You may not be ready to make that step, but at least borrow a marketing tactic and look at your portal from the candidates’ point of view — your IT team refers to this as part of the “user experience” or UX. It’s a two-way exchange, and the best sites feature content that resonates with the users’ drives and motivations.

Part of what drives a candidate’s UX is the fact that changing jobs is a major step that impacts not only the candidate but also the candidate’s family and friends. We spend a huge percentage of our waking hours at work, and what we do for a living helps shape our identities. Our career choices have a huge influence on the extent to which we are able to achieve our life goals.

How does your company change employees’ lives?

Messaging, then, should NOT be about your company, but about the candidate. It should help candidates clearly see how working for your company will help them achieve professional and personal goals better than working for other companies.

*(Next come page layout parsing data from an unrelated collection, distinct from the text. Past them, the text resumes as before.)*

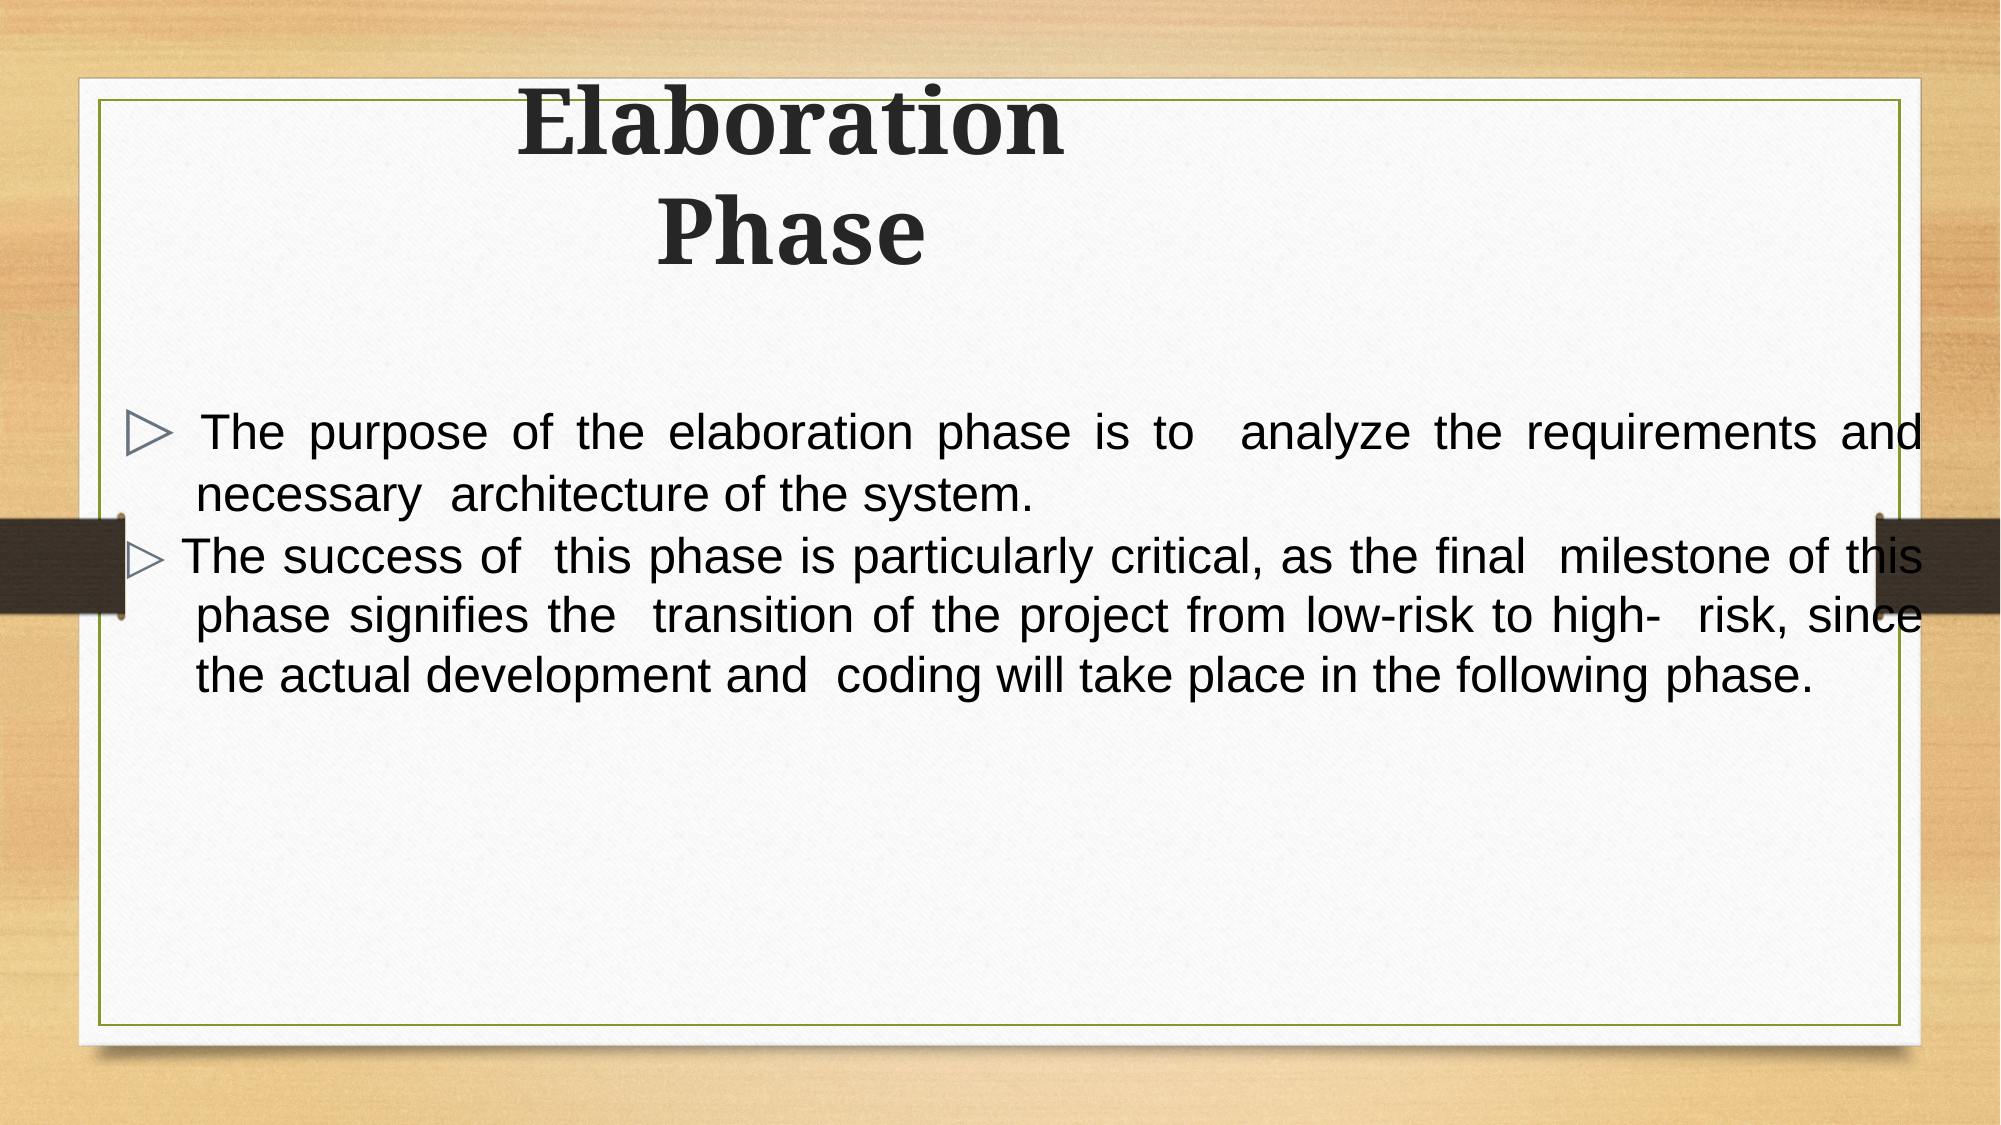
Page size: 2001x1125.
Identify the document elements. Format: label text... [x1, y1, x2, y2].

picture [0, 0, 2001, 1125]
text_box ▷ The purpose of the elaboration phase is to analyze the requirements and necessary architecture of the system. ▷ The success of this phase is particularly critical, as the final milestone of this phase signifies the transition of the project from low-risk to high- risk, since the actual development and coding will take place in the following phase. [124, 387, 1925, 704]
title Elaboration Phase [394, 60, 1188, 283]
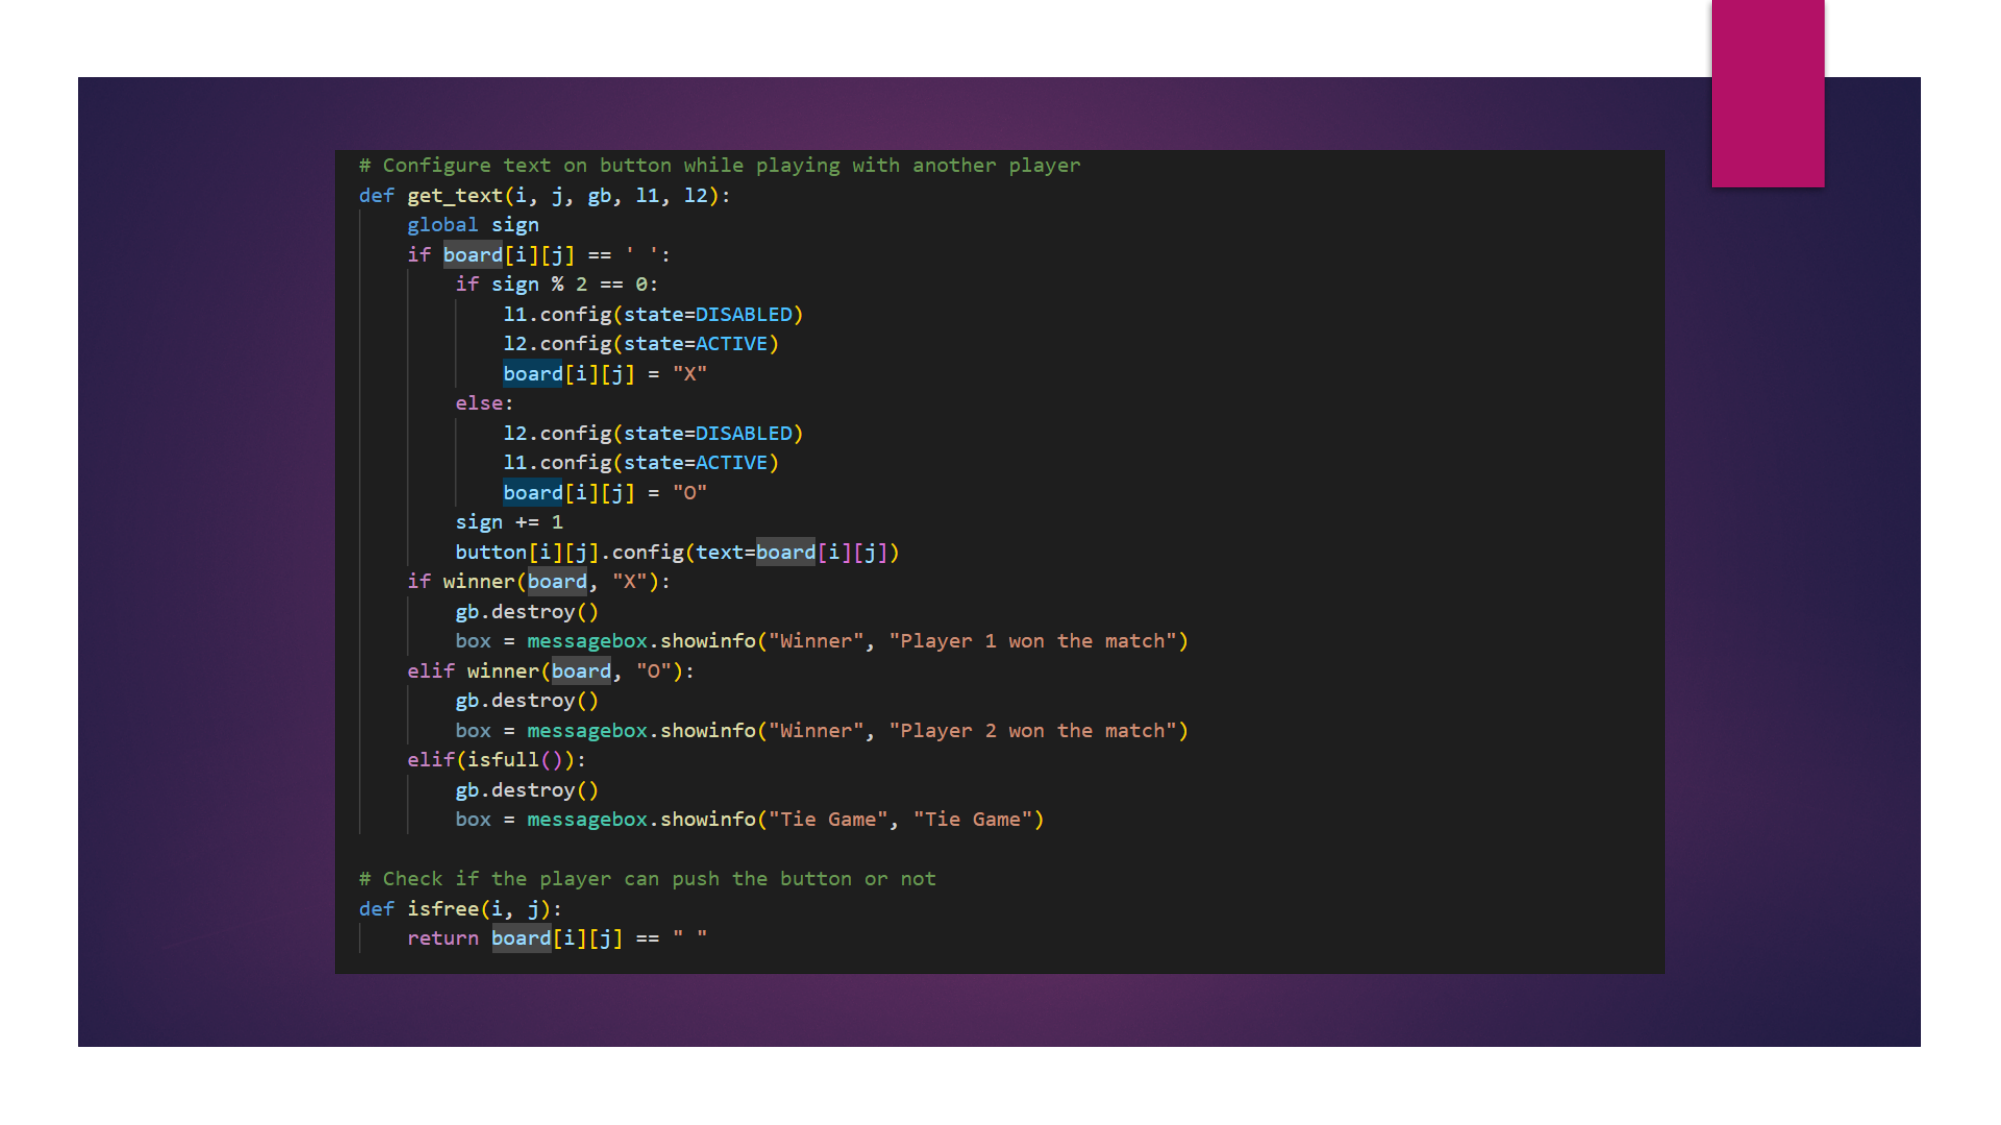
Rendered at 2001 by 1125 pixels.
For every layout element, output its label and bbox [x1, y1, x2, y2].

picture [335, 150, 1665, 975]
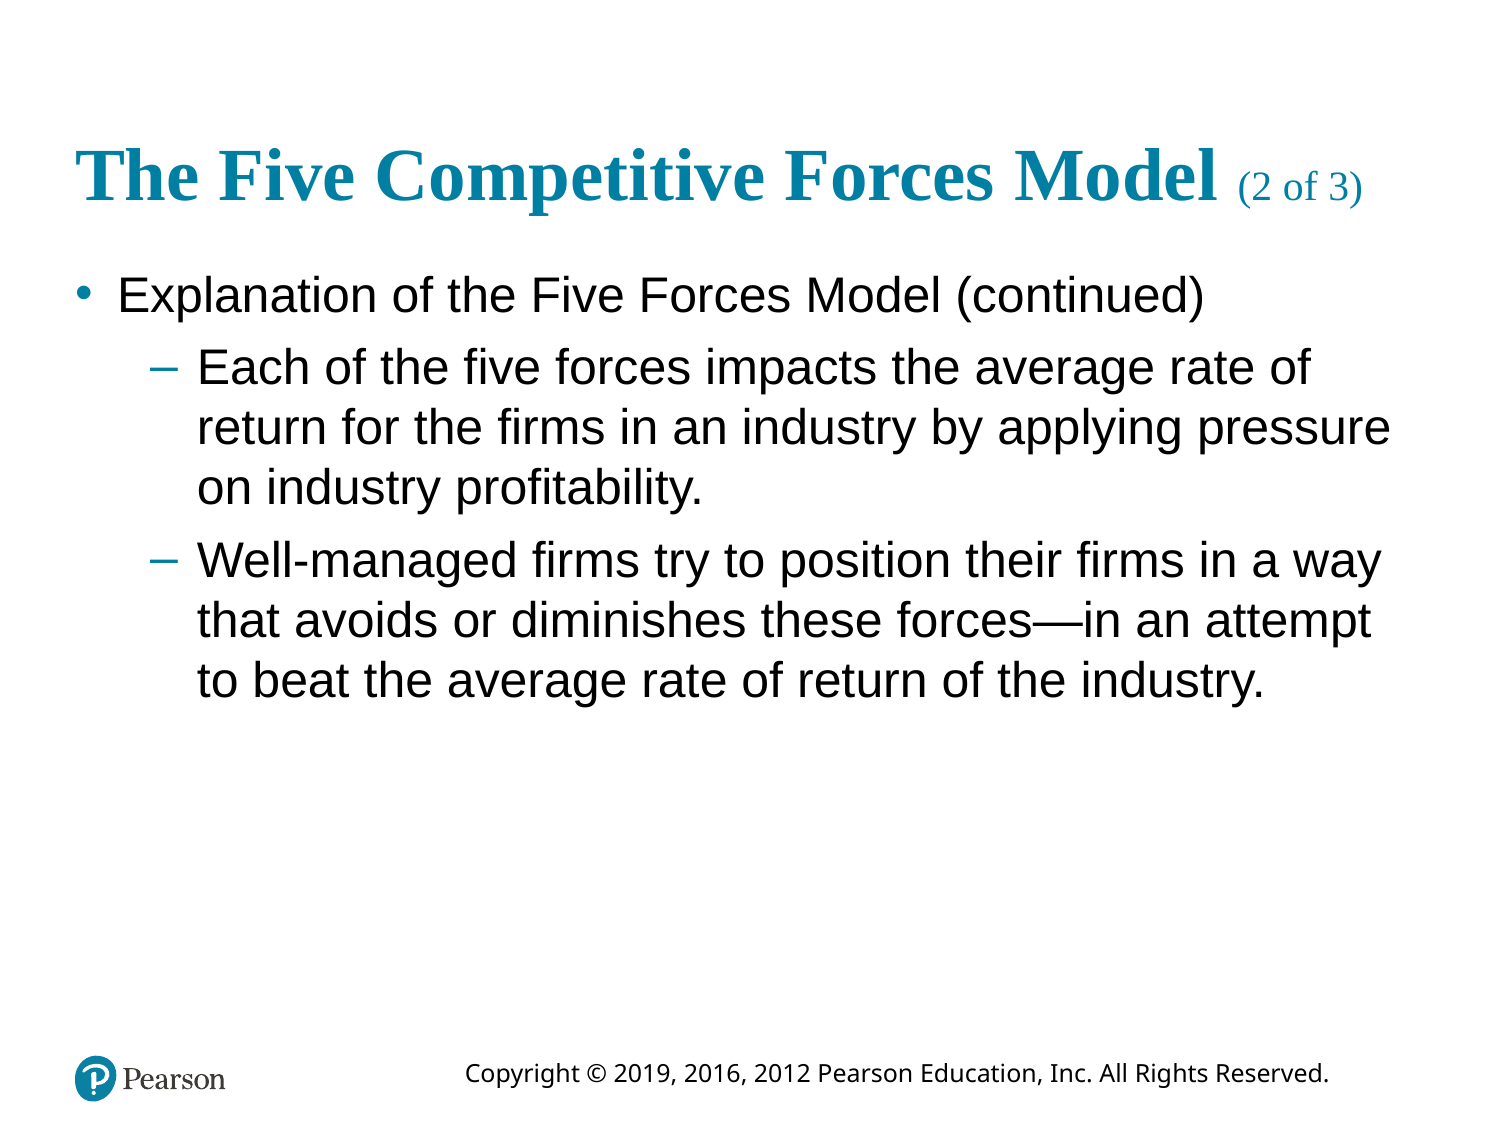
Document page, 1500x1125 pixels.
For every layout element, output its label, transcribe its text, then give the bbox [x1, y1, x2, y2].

list Explanation of the Five Forces Model (continued) Each of the five forces impacts the average rate of return for the firms in an industry by applying pressure on industry profitability. Well-managed firms try to position their firms in a way that avoids or diminishes these forces—in an attempt to beat the average rate of return of the industry. [75, 262, 1425, 1005]
title The Five Competitive Forces Model (2 of 3) [75, 35, 1388, 216]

In Parts 2 and 3 of this blog we’ll look at five questions and concerns that you should be addressing, including meaningfulness, impact on life outside of work, professional development, and the risk inherent in changing jobs.

As you address them, make sure that you back up the claims you make. It’s an important way to differentiate your company. For example, simply stating “We’re growing” doesn’t set you apart these days. Your top candidate may already be working at a growing company. Without backing up that claim, candidates are likely to hear “we’re growing” as the same buzz everyone else is pitching.

Make it personal

Instead, share WHY your company growth is attractive. Maybe that growth has created an environment in which great ideas are welcome — now you have the interest of candidates who are frustrated that their current employer won’t listen to them. Similarly, don’t just say, “We offer the opportunity to make an impact.” Share some examples of how current employees have influenced the direction of the company or enabled your company to reach new markets or customers.

An important step is to define your target audience. Each candidate will have different values and goals, but you should develop an ideal profile by looking at the top performers in your company.

Know yourself, know your audience

For example, if your company is made up of driven Type-A personalities who think nothing of putting in 70 hours a week, then work/life balance isn’t one of your selling points. Instead, present how the competitive spirit in your culture motivates people to excel, how you regularly and publicly recognize employees for achieving goals, and how compensation is directly tied to performance.

In contrast, the person who is a good fit for the highly competitive environment isn’t likely to do well in a family-friendly organization that encourages employees to be scout troop leaders or Big Sisters. No judgment here — neither way is right or wrong. The important thing is to know who is going to fit best, and then focus on what is important to that audience.